Em 160 (40%) dos 399 municípios paranaenses a agropecuária básica - produção primária - gera mais de 30% das riquezas locais, conforme dados do Instituto Brasileiro de Geografia e Estatística (IBGE). É o caso de Renascença, no Sudoeste do estado. A agricultura de grãos é a base da economia do município de 6,9 mil habitantes localizado na divisa com Santa Catarina. Em 2006, segundo o IBGE, 30,3% do PIB municipal veio de atividades de dentro da porteira.

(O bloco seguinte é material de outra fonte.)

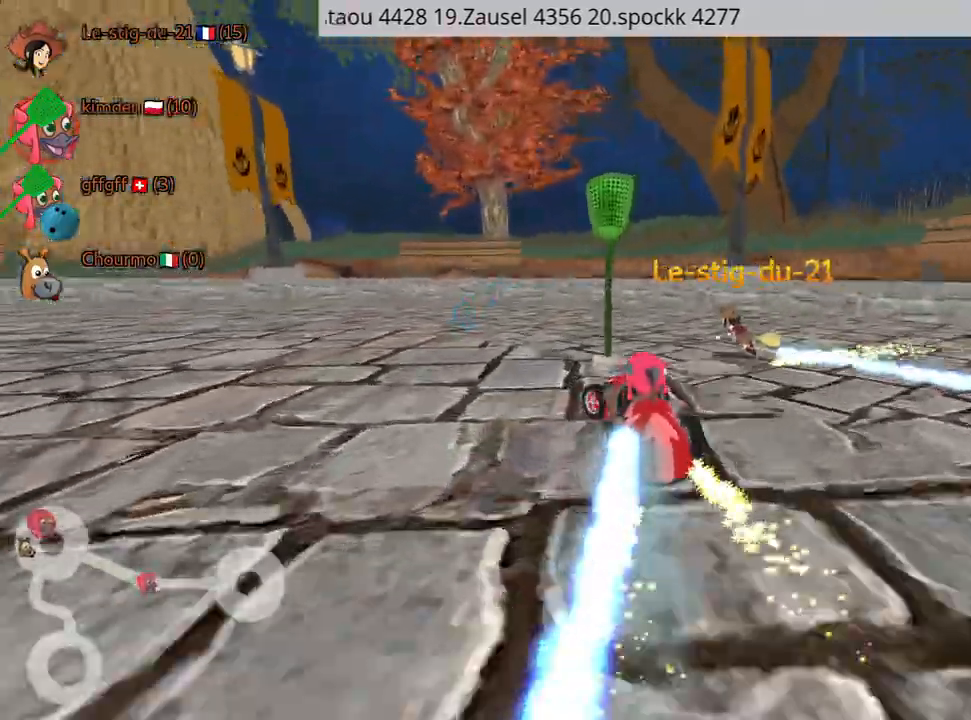
{"keys": ["left", "nitro", "up"], "events": []}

Perdas - Neste ano, cerca de 40% da produção global de soja, milho e feijão da região foi perdida com a seca,conforme o núcleo regional de Francisco Beltrão da Secretaria Estadual da Agricultura (Seab), que atende Renascença e outros 26 municípios da microrregião. "Os prejuízos são estimados em R$ 390 milhões", calcula o técnico da Seab, Antoninho Fontanella. Somente Renascença perdeu cerca de R$ 27 milhões, conforme avaliação da administração municipal, que considera principalmente o impacto nas culturas de feijão, soja e milho.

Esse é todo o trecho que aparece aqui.